Ya, ya sé que me van a decir ahora que el Hijo de Dios no puede haber nacido feo y yo les diré, señores míos que si ustedes piensan así son unos herejes docetistas. Porque la Santa Madre Iglesia ha afirmado inequívocamente, ya desde
el Primer Concilio de Nicea en el año 325, la humanidad de Jesús, es decir, que
es dios, sí, pero que también es hombre completo y verdadero. Y no hay ningún
dogma que afirme que ese hombre nació bonito. Así que, como hombre verdadero, debemos suponer que nació como todos, arrugaíllo, amoratado y berreante. Muy diferente, desde luego a las hermosas idealizaciones que nos muestran los artistas.
En una cuadra, imagínense ustedes, con las bostas del buey dando calorcito, sí pero también aromatizando el ambiente, que el olor a santidad estoy segura de que no logró acallar el hedor de mierda fresca, placenta recién expulsada y animalidad.
Y allí llegan pastores a adorar al Niño, claro, como siempre. Pero que a quien
debería de estar todo el mundo aplaudiendo es a la Madre.
Que es ella la que en pleno invierno tiene que bajar al río a lavar los pañales llenos de la caquita del Divino Niño. Que será divino, reitero, pero como humano seguro que también cagó y vomitó y se embadurnó de barro jugando y dañó las únicas sandalias que tenía y la madre se echó las manos a la cabeza diciendo para sí misma, si es que encima no puedo amenazarte con decírselo a tu Padre cuando vuelva a casa.

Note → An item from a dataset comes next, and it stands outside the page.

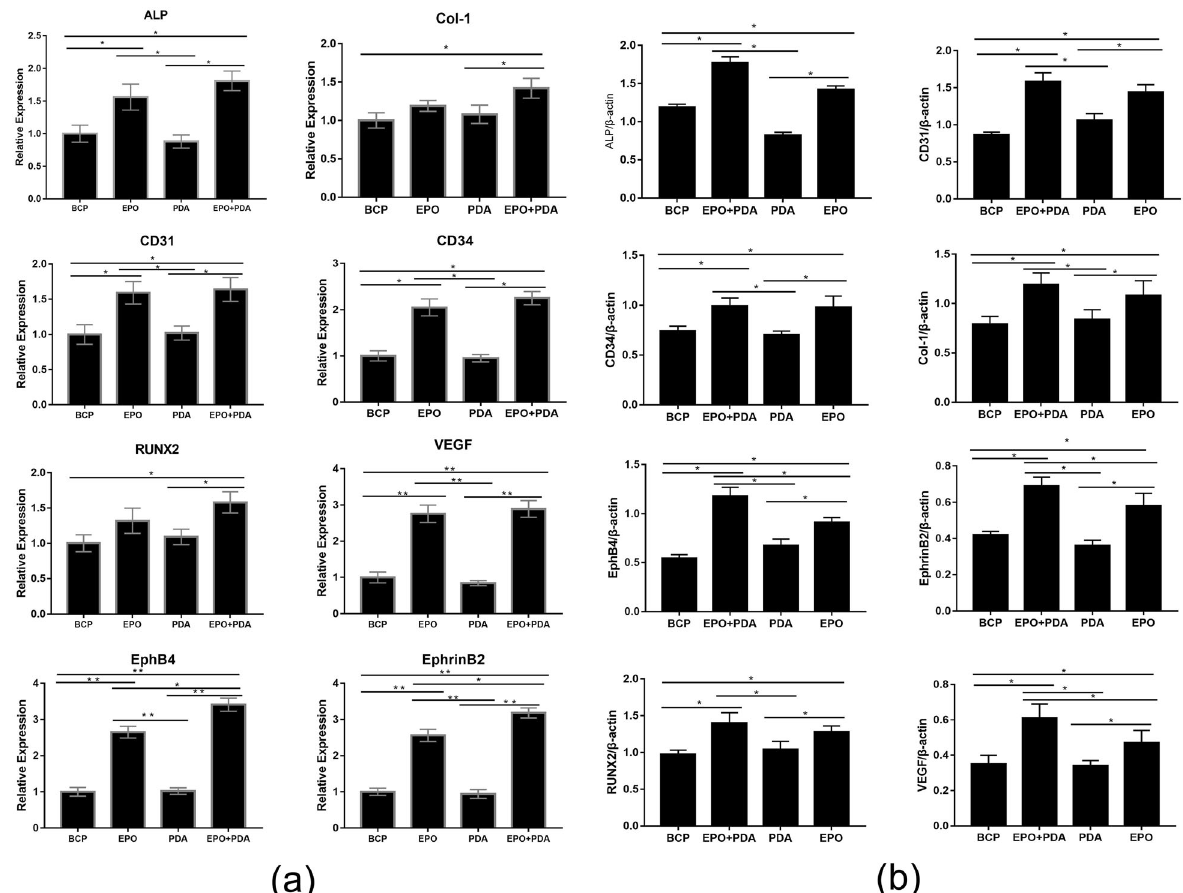
Fig. 6 a The expression of osteogenesis and angiogenesis-related genes and EphB4/EphrinB2 signaling pathways of co-cultured cells on different BCP bioceramics on day 7. (** p < 0.01, * p < 0.05). b Western-blot experiments showed the expression of osteogenesis and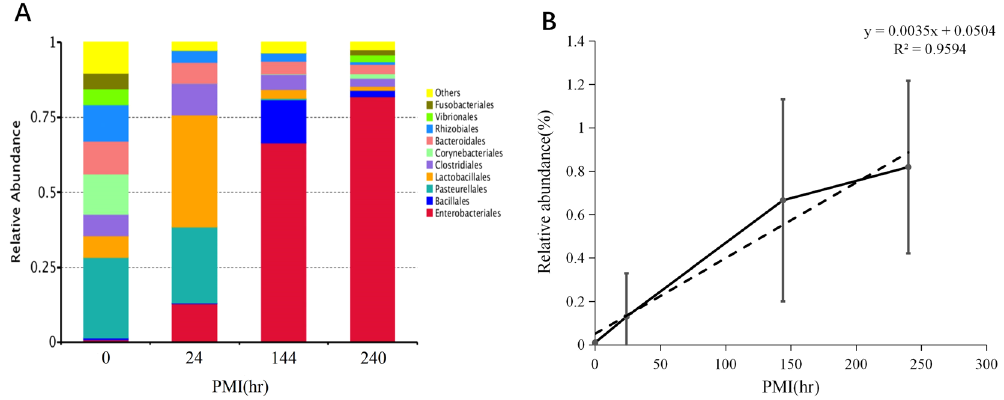
Figure 4. ( A ) Relative abundance of orders of bacteria with different PMI. ( B ) Relative abundance changes of Enterobacteriales had high positive linear relationship with PMI.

Porque el niño que nació hace dos días aún no hace más que comer y dormir y la madre todavía no vislumbra la que se le viene encima, pero esa pobre madre a la que nadie le lleva regalos (¡qué huevo!… los regalos son solo para el recién nacido, coño, cuando es la madre la que hace todo el trabajo duro) aún es una adolescente e, inconsciente, encuentra un hueco para peinarse después de haberse lavado con un poquito de jabón; jabón que, por otra parte, seguro que había hecho ella misma con cenizas y grasa, y que le agrietó las manos al tener que revolver la mezcla en el fuego.
Porque hoy es Navidad, y ha nacido Dios, y todos tocamos la zambomba y el almirez pero poco pensamos en la Madre, en todas las madres. Al fin y al cabo, si ella hubiera dicho <<Nanay>>, al Palomo Tordo se le hubieran torcido todos los planes. El libre albedrío de querer ser madre, con la que caía entonces y con la que está cayendo ahora. La valentía de asumir el reto de parir, cuidar y soltar…
Poco, demasiado poco, pensamos en la madre cuando celebramos un nacimiento.